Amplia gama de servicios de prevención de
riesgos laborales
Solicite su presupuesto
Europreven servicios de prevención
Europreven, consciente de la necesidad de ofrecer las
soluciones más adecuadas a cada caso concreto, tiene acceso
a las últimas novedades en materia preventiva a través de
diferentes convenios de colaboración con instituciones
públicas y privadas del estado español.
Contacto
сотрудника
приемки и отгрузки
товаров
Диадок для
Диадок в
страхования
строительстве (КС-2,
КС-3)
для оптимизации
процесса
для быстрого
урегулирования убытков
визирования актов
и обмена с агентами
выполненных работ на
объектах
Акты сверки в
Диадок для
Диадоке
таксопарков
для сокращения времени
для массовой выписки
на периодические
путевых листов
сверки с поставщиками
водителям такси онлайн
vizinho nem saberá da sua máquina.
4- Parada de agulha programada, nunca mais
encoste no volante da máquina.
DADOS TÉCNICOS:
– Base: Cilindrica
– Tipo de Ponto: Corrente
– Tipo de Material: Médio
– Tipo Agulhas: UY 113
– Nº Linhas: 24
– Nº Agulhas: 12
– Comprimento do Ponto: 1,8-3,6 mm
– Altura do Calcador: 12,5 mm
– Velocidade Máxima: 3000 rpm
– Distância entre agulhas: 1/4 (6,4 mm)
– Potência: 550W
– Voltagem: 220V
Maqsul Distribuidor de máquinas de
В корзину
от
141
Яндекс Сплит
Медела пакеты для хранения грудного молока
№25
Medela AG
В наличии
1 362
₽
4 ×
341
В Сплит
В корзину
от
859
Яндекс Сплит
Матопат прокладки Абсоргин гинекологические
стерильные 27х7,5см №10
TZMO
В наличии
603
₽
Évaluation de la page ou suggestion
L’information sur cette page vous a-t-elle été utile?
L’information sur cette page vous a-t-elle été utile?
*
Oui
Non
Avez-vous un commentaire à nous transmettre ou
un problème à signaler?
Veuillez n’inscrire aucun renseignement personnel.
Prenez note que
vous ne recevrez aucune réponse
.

---------------

*Your task*:
Count the lines in the data above that contain the string "servicios", matching case exactly. Reply with the number alone.

*Written solution*:
2